The Red Sea, EgyptYou can also book trips to Ras Mohammed's reefs if enough divers sign up. Both the Thistlegorm and the Ras Mohammed trips cost a hefty tariff above the regular rate, as do extra dives (each dive package comes with two dives per day per room, meaning one dive per day per person if you go with your buddy). My buddy and I did 12 dives each in 5.5 days, and paid extra but considered it money well spent. The Thistlegorm trip on the RIB cost $300 per person, the extra night dives $85 each. Andrea gave me a good price of $80 on the private reef-top. Some divers pooh-poohed the house reef as dull but at night, I found shrimp, baby cuttlefish, octopi, crinoids, basket stars, hunting Volatans lionfish, and even flashlight fish abounding in the nooks and crannies. Turning off my light, I was surrounded by eerie, bluish, flashing lights of the little fish communicating with each other. Magical.

The hotel dive package comes with transfers and a superb daily buffet breakfast. Rooms, many with sea views, are comfortable, and the on-site spa offers great treatments and exercise classes. Room service was 24/7, and though it falls a little short, it's much better than most Egyptian hotels. (My room far excelled that of friends staying at the Hyatt). The resort is family-friendly, with a kids club and many activities for tweens and teens. Families told me they loved bringing their kids there because it allowed them to have their diving fun while kids were safely engaged, and the staff clearly doted on the children. Don't bother buying anything Egyptian at the gift shop -- alabaster tea light holders that cost $2.65 in Cairo go for $30 here. Taxi tariffs were about 10 times higher than in Cairo.

--- --- ---

Work order 1:
Pick out each line of the listing that contains the string "SpecificEnthalpy" and treat uppercase and lowercase letters as distinct.
The listing has no connection to the Red Sea travel review.

--- --- ---

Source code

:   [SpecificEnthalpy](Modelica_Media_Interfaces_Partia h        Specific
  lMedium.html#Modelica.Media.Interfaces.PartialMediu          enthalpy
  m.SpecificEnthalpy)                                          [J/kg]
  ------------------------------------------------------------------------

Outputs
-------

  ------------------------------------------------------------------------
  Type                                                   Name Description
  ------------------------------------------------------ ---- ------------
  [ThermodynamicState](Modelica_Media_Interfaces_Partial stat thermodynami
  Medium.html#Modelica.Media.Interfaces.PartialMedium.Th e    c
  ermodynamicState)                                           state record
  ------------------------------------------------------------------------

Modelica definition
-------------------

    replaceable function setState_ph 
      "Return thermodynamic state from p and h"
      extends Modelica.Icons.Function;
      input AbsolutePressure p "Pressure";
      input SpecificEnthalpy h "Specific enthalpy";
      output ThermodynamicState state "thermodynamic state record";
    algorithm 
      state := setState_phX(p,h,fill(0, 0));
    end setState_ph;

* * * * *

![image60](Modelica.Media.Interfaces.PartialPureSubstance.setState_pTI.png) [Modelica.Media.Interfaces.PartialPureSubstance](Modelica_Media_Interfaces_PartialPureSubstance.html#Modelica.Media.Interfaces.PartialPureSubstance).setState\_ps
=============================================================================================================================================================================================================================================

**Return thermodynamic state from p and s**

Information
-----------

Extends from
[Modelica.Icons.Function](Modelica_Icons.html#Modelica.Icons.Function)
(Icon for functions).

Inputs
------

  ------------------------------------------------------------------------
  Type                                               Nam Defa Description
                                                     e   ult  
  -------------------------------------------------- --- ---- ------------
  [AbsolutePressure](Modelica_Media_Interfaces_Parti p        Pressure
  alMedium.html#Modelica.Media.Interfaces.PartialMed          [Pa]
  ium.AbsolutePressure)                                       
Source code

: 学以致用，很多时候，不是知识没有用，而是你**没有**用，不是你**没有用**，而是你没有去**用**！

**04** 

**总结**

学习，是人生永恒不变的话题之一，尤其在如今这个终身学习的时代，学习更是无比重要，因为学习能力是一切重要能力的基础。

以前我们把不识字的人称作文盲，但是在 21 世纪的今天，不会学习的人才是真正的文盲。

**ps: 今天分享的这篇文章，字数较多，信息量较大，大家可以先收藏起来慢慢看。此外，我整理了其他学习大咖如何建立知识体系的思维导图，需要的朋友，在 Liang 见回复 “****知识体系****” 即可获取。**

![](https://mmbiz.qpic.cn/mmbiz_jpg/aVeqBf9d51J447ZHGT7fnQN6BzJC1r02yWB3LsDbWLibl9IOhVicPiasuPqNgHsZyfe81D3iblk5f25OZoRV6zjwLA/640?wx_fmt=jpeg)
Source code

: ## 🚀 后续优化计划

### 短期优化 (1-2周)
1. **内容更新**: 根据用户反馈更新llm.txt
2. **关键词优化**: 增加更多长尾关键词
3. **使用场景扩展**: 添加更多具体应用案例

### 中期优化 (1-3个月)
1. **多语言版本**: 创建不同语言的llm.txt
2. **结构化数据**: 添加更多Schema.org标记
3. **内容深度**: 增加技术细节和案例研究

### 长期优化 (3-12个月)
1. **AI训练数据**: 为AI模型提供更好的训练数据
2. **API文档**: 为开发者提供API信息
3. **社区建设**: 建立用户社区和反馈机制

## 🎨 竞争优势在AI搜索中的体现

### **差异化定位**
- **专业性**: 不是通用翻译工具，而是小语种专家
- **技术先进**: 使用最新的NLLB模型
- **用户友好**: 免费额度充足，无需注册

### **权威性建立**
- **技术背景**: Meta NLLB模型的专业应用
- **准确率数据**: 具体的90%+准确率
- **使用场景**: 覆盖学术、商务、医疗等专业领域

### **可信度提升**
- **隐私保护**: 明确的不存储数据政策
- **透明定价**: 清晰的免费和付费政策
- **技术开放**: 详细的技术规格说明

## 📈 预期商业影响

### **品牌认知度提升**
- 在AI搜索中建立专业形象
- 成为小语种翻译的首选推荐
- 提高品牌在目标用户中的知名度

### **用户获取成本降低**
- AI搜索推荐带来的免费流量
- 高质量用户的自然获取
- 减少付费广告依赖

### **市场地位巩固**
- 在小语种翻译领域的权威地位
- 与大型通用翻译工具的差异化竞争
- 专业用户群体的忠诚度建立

--- --- ---

Work order 2:
From the Red Sea travel review, extract the passage that runs from "The hotel dive" to "than in Cairo." without altering a word.

Answer space 1:
:   [SpecificEnthalpy](Modelica_Media_Interfaces_Partia h        Specific
  m.SpecificEnthalpy)                                          [J/kg]
      input SpecificEnthalpy h "Specific enthalpy";

Answer space 2:
The hotel dive package comes with transfers and a superb daily buffet breakfast. Rooms, many with sea views, are comfortable, and the on-site spa offers great treatments and exercise classes. Room service was 24/7, and though it falls a little short, it's much better than most Egyptian hotels. (My room far excelled that of friends staying at the Hyatt). The resort is family-friendly, with a kids club and many activities for tweens and teens. Families told me they loved bringing their kids there because it allowed them to have their diving fun while kids were safely engaged, and the staff clearly doted on the children. Don't bother buying anything Egyptian at the gift shop -- alabaster tea light holders that cost $2.65 in Cairo go for $30 here. Taxi tariffs were about 10 times higher than in Cairo.